Are the rate rises working?

We know inflation was recently reported at 7.8% for the December quarter. In turn we have seen another 25-basis point rise yesterday by the reserve bank, pushing the cash rate to 3.35%. I wanted to take a deep dive to see if these rate rises are having as much of an impact on inflation as the RBA thinks.

One of the major problems with the RBA strategy is that around 800,000 ($370 billion worth) loans are still on fixed rates and those families are yet to feel the impact of 9 consecutive rate rises.

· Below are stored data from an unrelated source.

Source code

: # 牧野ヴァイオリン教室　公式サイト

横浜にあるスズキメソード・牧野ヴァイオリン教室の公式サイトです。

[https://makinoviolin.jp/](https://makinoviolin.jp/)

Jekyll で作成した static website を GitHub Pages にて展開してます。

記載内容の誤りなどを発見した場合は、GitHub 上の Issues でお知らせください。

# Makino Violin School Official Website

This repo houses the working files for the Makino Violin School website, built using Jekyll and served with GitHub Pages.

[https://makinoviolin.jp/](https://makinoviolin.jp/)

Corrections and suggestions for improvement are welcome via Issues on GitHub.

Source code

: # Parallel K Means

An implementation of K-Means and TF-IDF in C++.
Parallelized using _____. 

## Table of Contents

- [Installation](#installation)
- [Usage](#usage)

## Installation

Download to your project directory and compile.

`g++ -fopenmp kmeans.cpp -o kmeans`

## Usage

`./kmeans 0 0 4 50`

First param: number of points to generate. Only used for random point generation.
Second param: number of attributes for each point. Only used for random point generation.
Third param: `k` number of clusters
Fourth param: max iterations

Most of these are coming off fixed interest rates within the current financial year.

According to the most recent census, there are 9.8 million households in Australia. 3.3 million with a mortgage, 2.9 million without a mortgage and 2.9 million owned by investors. (The rest are made up of misc. households such as public housing) What this tells me is that 1 in 3 homes will feel the interest rate pinch and 1 in 3 are not impacted, in fact the people that own their homes outright are essentially benefiting from interest rate rises assuming they have some savings (I appreciate savings rates have not gone up as quick as mortgage rates). The last 1 in 3 are the renters in which the landlords are getting bigger and better tax deductions due to higher costs, while the tenants are being forced to fork out up to 30% more in rental payments than their previous rental agreement price due to the rental crisis.

The majority of low to middle socio-economic families are struggling. Renters and people with mortgages on their owner-occupied homes are living pay check to pay check since rates and rents are on the rise, as well as record highs in cost of living. Property investors and people who own their home outright are benefiting with a better savings rate and higher tax offsets.

In a nutshell, the interest rate rises are not having as much of an impact on inflation as the RBA and government once thought. The causes of inflation seem to be the spending done by the minority of Australians, not impacted negatively by rate rises, as well as global factors such as the Russian invasion of Ukraine.

The bottom line is that the inflation of all goods and services at such a high rate impacts all Australians, no matter where they fit on the socio-economic ladder, and it needs to come down.

The question now, what else can the RBA and government do through policy to reduce inflation without the continued pressure on the low – middle socioeconomic population of Australia?